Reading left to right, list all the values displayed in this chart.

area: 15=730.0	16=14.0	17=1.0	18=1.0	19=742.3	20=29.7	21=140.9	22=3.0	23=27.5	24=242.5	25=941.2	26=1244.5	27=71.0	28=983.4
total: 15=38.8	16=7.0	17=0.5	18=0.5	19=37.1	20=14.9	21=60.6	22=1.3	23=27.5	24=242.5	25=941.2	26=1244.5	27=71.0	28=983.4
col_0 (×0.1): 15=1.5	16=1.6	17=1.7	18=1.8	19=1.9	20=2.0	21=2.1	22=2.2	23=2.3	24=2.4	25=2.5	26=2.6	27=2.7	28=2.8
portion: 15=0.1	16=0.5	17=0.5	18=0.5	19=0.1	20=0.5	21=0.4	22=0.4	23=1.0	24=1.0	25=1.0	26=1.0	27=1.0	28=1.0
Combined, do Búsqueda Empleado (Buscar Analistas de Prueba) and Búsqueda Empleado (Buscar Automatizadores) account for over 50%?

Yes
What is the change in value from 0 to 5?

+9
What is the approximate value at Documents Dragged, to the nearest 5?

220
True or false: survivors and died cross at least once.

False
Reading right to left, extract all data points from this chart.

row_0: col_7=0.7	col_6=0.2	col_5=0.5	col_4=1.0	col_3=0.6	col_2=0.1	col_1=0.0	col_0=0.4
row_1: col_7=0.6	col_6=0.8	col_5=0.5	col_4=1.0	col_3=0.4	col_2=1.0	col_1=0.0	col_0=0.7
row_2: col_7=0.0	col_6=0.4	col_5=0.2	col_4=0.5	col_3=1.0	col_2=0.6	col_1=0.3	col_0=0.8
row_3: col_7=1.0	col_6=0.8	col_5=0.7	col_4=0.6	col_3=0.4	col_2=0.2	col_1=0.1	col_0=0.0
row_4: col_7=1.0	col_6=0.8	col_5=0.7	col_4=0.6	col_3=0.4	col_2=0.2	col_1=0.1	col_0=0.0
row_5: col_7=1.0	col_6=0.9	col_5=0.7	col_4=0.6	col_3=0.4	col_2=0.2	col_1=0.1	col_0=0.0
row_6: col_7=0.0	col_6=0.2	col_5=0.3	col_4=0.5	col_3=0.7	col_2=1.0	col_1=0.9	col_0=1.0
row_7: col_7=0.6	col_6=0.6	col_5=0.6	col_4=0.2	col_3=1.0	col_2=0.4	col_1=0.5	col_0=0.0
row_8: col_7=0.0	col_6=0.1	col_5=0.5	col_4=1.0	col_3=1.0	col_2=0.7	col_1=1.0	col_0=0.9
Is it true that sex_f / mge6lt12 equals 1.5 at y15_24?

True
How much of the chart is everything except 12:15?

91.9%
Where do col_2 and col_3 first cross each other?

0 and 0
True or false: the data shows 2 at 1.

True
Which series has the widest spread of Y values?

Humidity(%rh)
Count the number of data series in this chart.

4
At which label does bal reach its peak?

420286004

* Work to complete *
Rewrite all the entries above as a Markdown table with two columns, Row and Line. Number each nonblank line in order and omit the blank lines.

* Result of the exercise *
| Row | Line |
|---|---|
| 1 | Reading left to right, list all the values displayed in this chart. |
| 2 | area: 15=730.0	16=14.0	17=1.0	18=1.0	19=742.3	20=29.7	21=140.9	22=3.0	23=27.5	24=242.5	25=941.2	26=1244.5	27=71.0	28=983.4 |
| 3 | total: 15=38.8	16=7.0	17=0.5	18=0.5	19=37.1	20=14.9	21=60.6	22=1.3	23=27.5	24=242.5	25=941.2	26=1244.5	27=71.0	28=983.4 |
| 4 | col_0 (×0.1): 15=1.5	16=1.6	17=1.7	18=1.8	19=1.9	20=2.0	21=2.1	22=2.2	23=2.3	24=2.4	25=2.5	26=2.6	27=2.7	28=2.8 |
| 5 | portion: 15=0.1	16=0.5	17=0.5	18=0.5	19=0.1	20=0.5	21=0.4	22=0.4	23=1.0	24=1.0	25=1.0	26=1.0	27=1.0	28=1.0 |
| 6 | Combined, do Búsqueda Empleado (Buscar Analistas de Prueba) and Búsqueda Empleado (Buscar Automatizadores) account for over 50%? |
| 7 | Yes |
| 8 | What is the change in value from 0 to 5? |
| 9 | +9 |
| 10 | What is the approximate value at Documents Dragged, to the nearest 5? |
| 11 | 220 |
| 12 | True or false: survivors and died cross at least once. |
| 13 | False |
| 14 | Reading right to left, extract all data points from this chart. |
| 15 | row_0: col_7=0.7	col_6=0.2	col_5=0.5	col_4=1.0	col_3=0.6	col_2=0.1	col_1=0.0	col_0=0.4 |
| 16 | row_1: col_7=0.6	col_6=0.8	col_5=0.5	col_4=1.0	col_3=0.4	col_2=1.0	col_1=0.0	col_0=0.7 |
| 17 | row_2: col_7=0.0	col_6=0.4	col_5=0.2	col_4=0.5	col_3=1.0	col_2=0.6	col_1=0.3	col_0=0.8 |
| 18 | row_3: col_7=1.0	col_6=0.8	col_5=0.7	col_4=0.6	col_3=0.4	col_2=0.2	col_1=0.1	col_0=0.0 |
| 19 | row_4: col_7=1.0	col_6=0.8	col_5=0.7	col_4=0.6	col_3=0.4	col_2=0.2	col_1=0.1	col_0=0.0 |
| 20 | row_5: col_7=1.0	col_6=0.9	col_5=0.7	col_4=0.6	col_3=0.4	col_2=0.2	col_1=0.1	col_0=0.0 |
| 21 | row_6: col_7=0.0	col_6=0.2	col_5=0.3	col_4=0.5	col_3=0.7	col_2=1.0	col_1=0.9	col_0=1.0 |
| 22 | row_7: col_7=0.6	col_6=0.6	col_5=0.6	col_4=0.2	col_3=1.0	col_2=0.4	col_1=0.5	col_0=0.0 |
| 23 | row_8: col_7=0.0	col_6=0.1	col_5=0.5	col_4=1.0	col_3=1.0	col_2=0.7	col_1=1.0	col_0=0.9 |
| 24 | Is it true that sex_f / mge6lt12 equals 1.5 at y15_24? |
| 25 | True |
| 26 | How much of the chart is everything except 12:15? |
| 27 | 91.9% |
| 28 | Where do col_2 and col_3 first cross each other? |
| 29 | 0 and 0 |
| 30 | True or false: the data shows 2 at 1. |
| 31 | True |
| 32 | Which series has the widest spread of Y values? |
| 33 | Humidity(%rh) |
| 34 | Count the number of data series in this chart. |
| 35 | 4 |
| 36 | At which label does bal reach its peak? |
| 37 | 420286004 |